Edit the lines below so that each "label" becomes "category" and nothing else changes. Leave the pictures out of your answer.

══════════

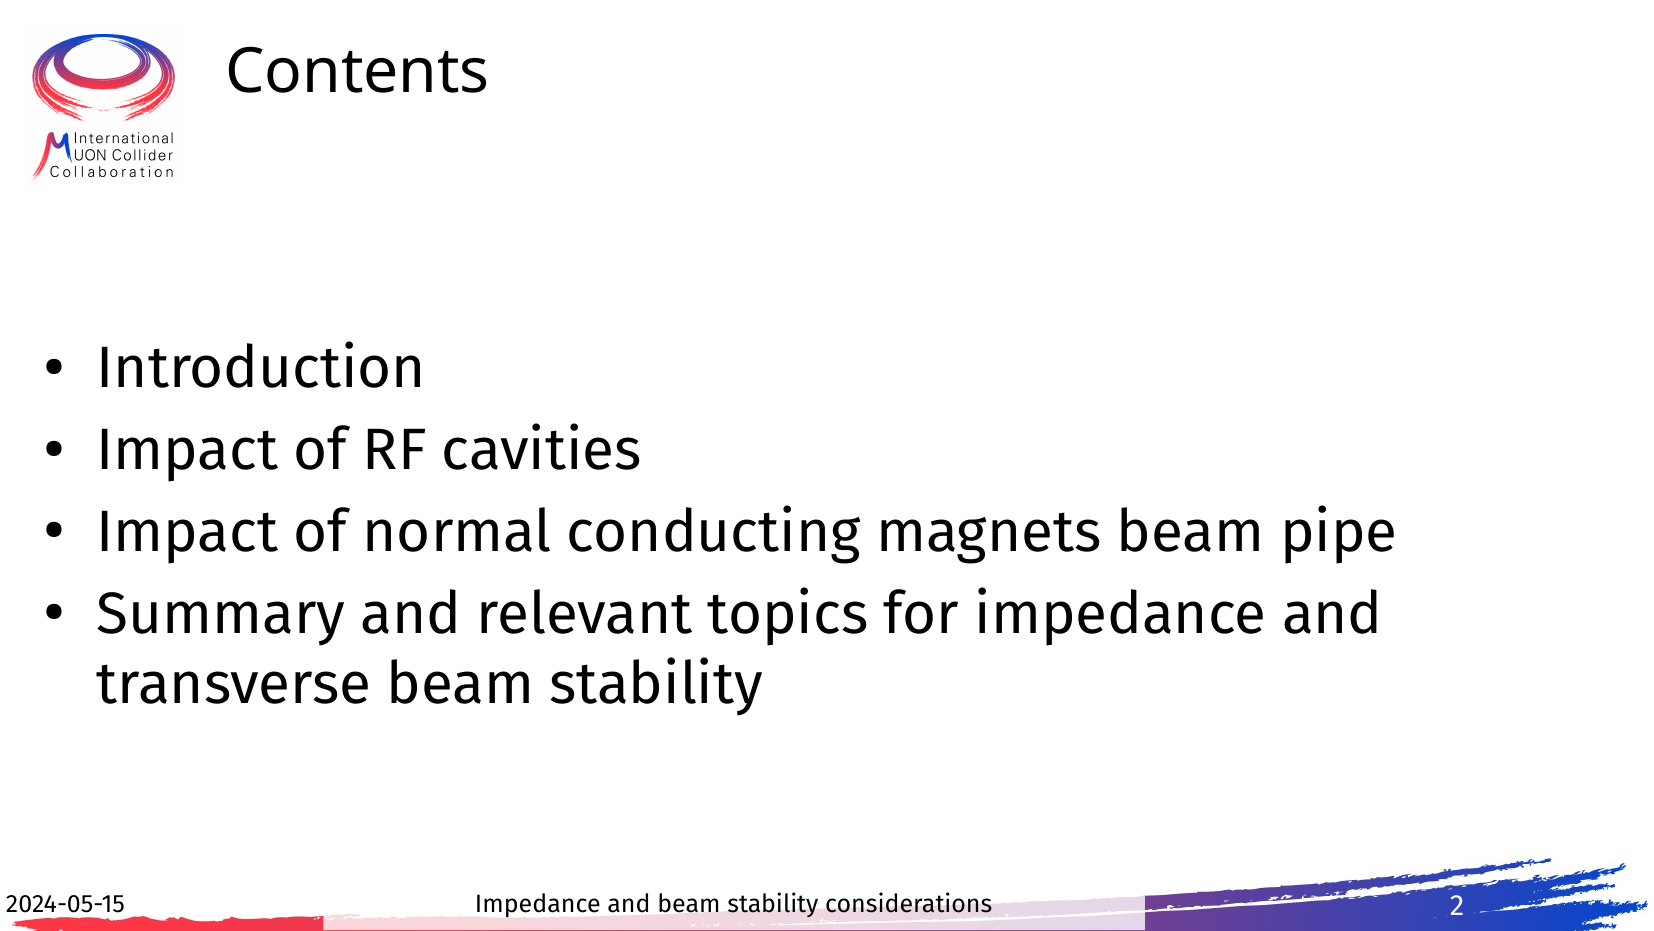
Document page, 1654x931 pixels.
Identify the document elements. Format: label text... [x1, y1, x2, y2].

picture [21, 21, 188, 189]
list Introduction Impact of RF cavities Impact of normal conducting magnets beam pipe Summary and relevant topics for impedance and transverse beam stability [25, 333, 1619, 716]
picture [0, 848, 1654, 931]
title Contents [225, 25, 1571, 188]
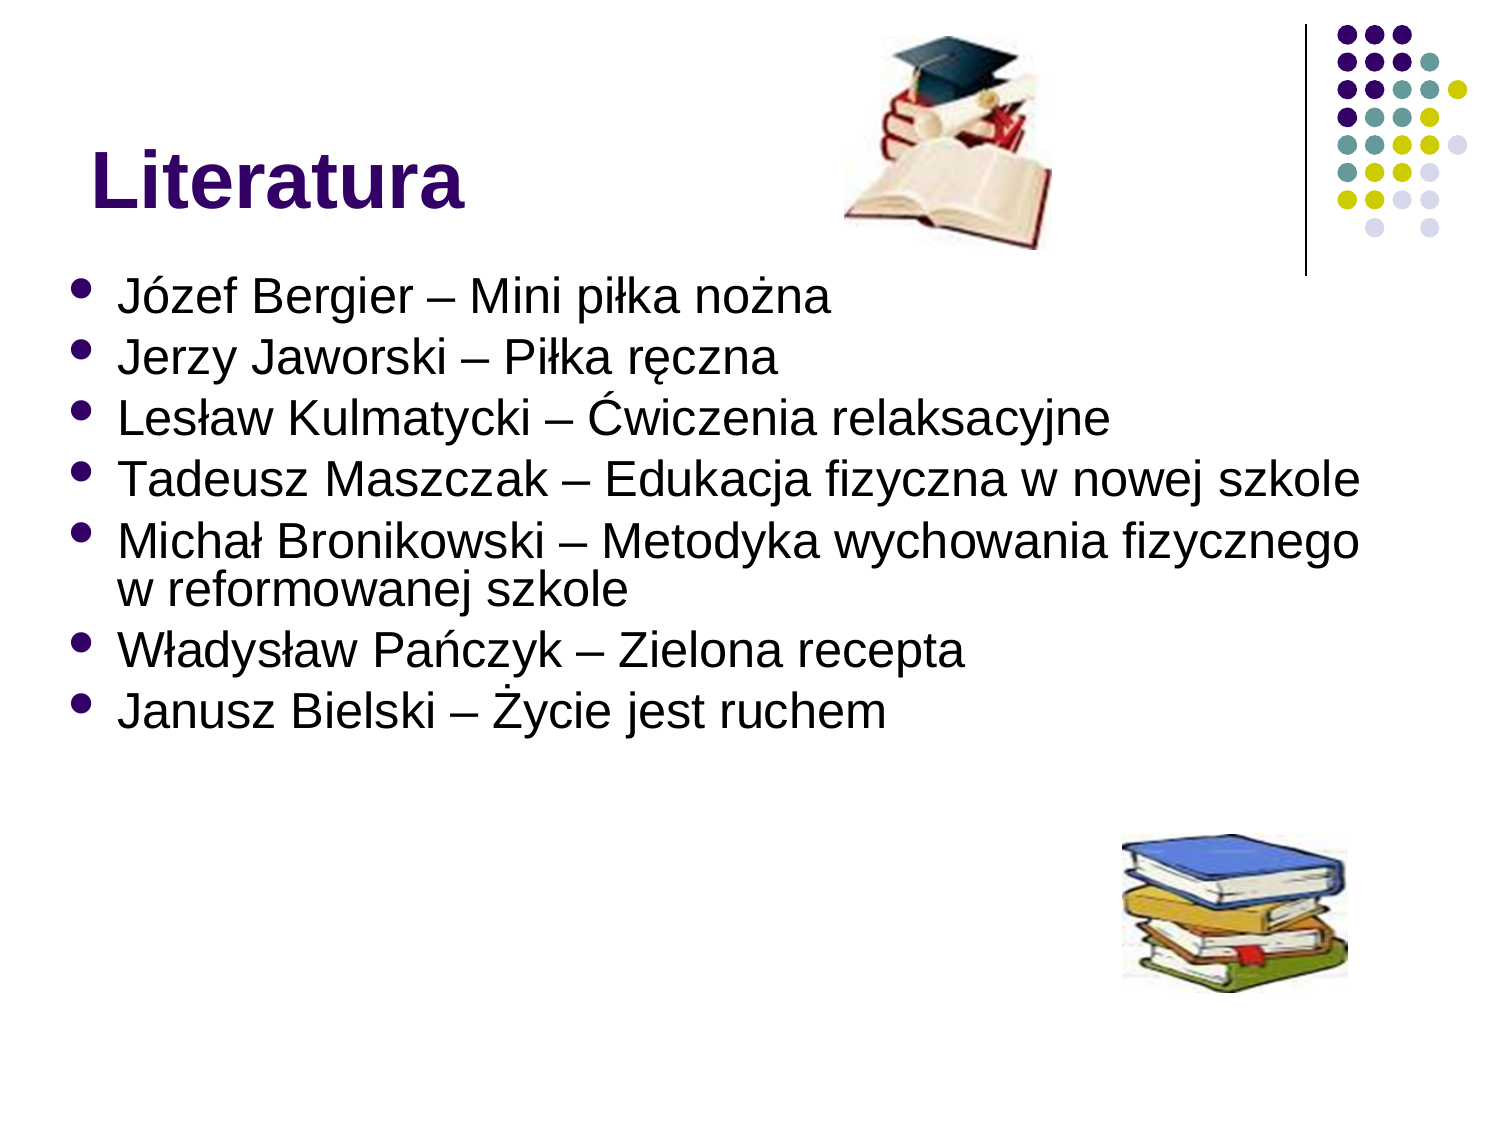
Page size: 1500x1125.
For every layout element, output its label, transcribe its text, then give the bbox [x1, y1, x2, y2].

list Józef Bergier – Mini piłka nożna Jerzy Jaworski – Piłka ręczna Lesław Kulmatycki – Ćwiczenia relaksacyjne Tadeusz Maszczak – Edukacja fizyczna w nowej szkole Michał Bronikowski – Metodyka wychowania fizycznego w reformowanej szkole Władysław Pańczyk – Zielona recepta Janusz Bielski – Życie jest ruchem [53, 267, 1404, 991]
picture [1122, 834, 1348, 993]
picture [844, 36, 1052, 250]
title Literatura [74, 20, 1313, 233]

══════════

• **Response to this exercise**:
Document page, 1654x931 pixels.
Identify the document elements. Format: category text... [x1, y1, x2, y2].

picture [21, 21, 188, 189]
list Introduction Impact of RF cavities Impact of normal conducting magnets beam pipe Summary and relevant topics for impedance and transverse beam stability [25, 333, 1619, 716]
picture [0, 848, 1654, 931]
title Contents [225, 25, 1571, 188]
Page size: 1500x1125.
For every layout element, output its category, transcribe its text, then give the bbox [x1, y1, x2, y2].

list Józef Bergier – Mini piłka nożna Jerzy Jaworski – Piłka ręczna Lesław Kulmatycki – Ćwiczenia relaksacyjne Tadeusz Maszczak – Edukacja fizyczna w nowej szkole Michał Bronikowski – Metodyka wychowania fizycznego w reformowanej szkole Władysław Pańczyk – Zielona recepta Janusz Bielski – Życie jest ruchem [53, 267, 1404, 991]
picture [1122, 834, 1348, 993]
picture [844, 36, 1052, 250]
title Literatura [74, 20, 1313, 233]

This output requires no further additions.